▶ Required action: Before copying, set the images aside; then transcribe every entry below exactly.

▶ Data records:

____________

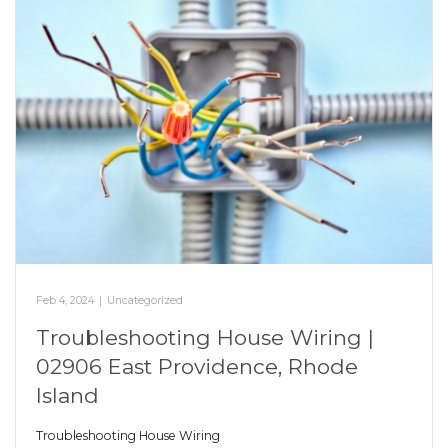
Feb 4, 2024
|
Uncategorized
Troubleshooting House Wiring |
02906 East Providence, Rhode
Island
Troubleshooting House Wiring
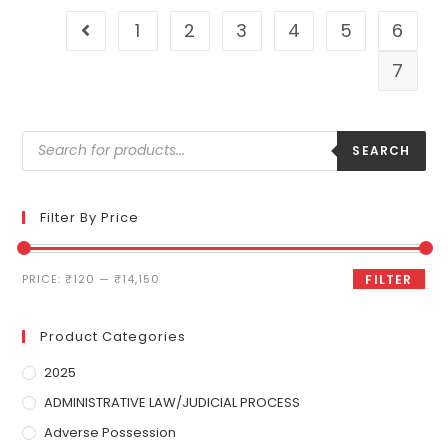
1
2
3
4
5
6
7
SEARCH
Filter By Price
PRICE:
₹120
—
₹14,150
FILTER
Product Categories
2025
ADMINISTRATIVE LAW/JUDICIAL PROCESS
Adverse Possession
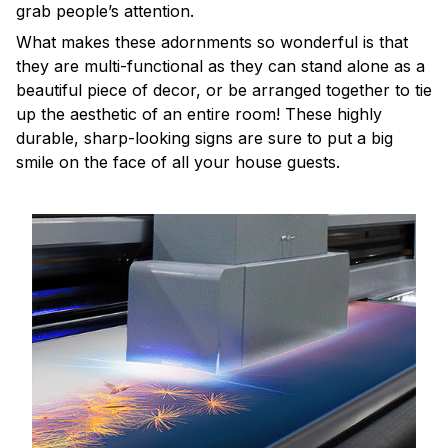
grab people’s attention.
What makes these adornments so wonderful is that
they are multi-functional as they can stand alone as a
beautiful piece of decor, or be arranged together to tie
up the aesthetic of an entire room! These highly
durable, sharp-looking signs are sure to put a big
smile on the face of all your house guests.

____________

▶ Solution to the problem:
Feb 4, 2024
|
Uncategorized
Troubleshooting House Wiring |
02906 East Providence, Rhode
Island
Troubleshooting House Wiring
1
2
3
4
5
6
7
SEARCH
Filter By Price
PRICE:
₹120
—
₹14,150
FILTER
Product Categories
2025
ADMINISTRATIVE LAW/JUDICIAL PROCESS
Adverse Possession
grab people’s attention.
What makes these adornments so wonderful is that
they are multi-functional as they can stand alone as a
beautiful piece of decor, or be arranged together to tie
up the aesthetic of an entire room! These highly
durable, sharp-looking signs are sure to put a big
smile on the face of all your house guests.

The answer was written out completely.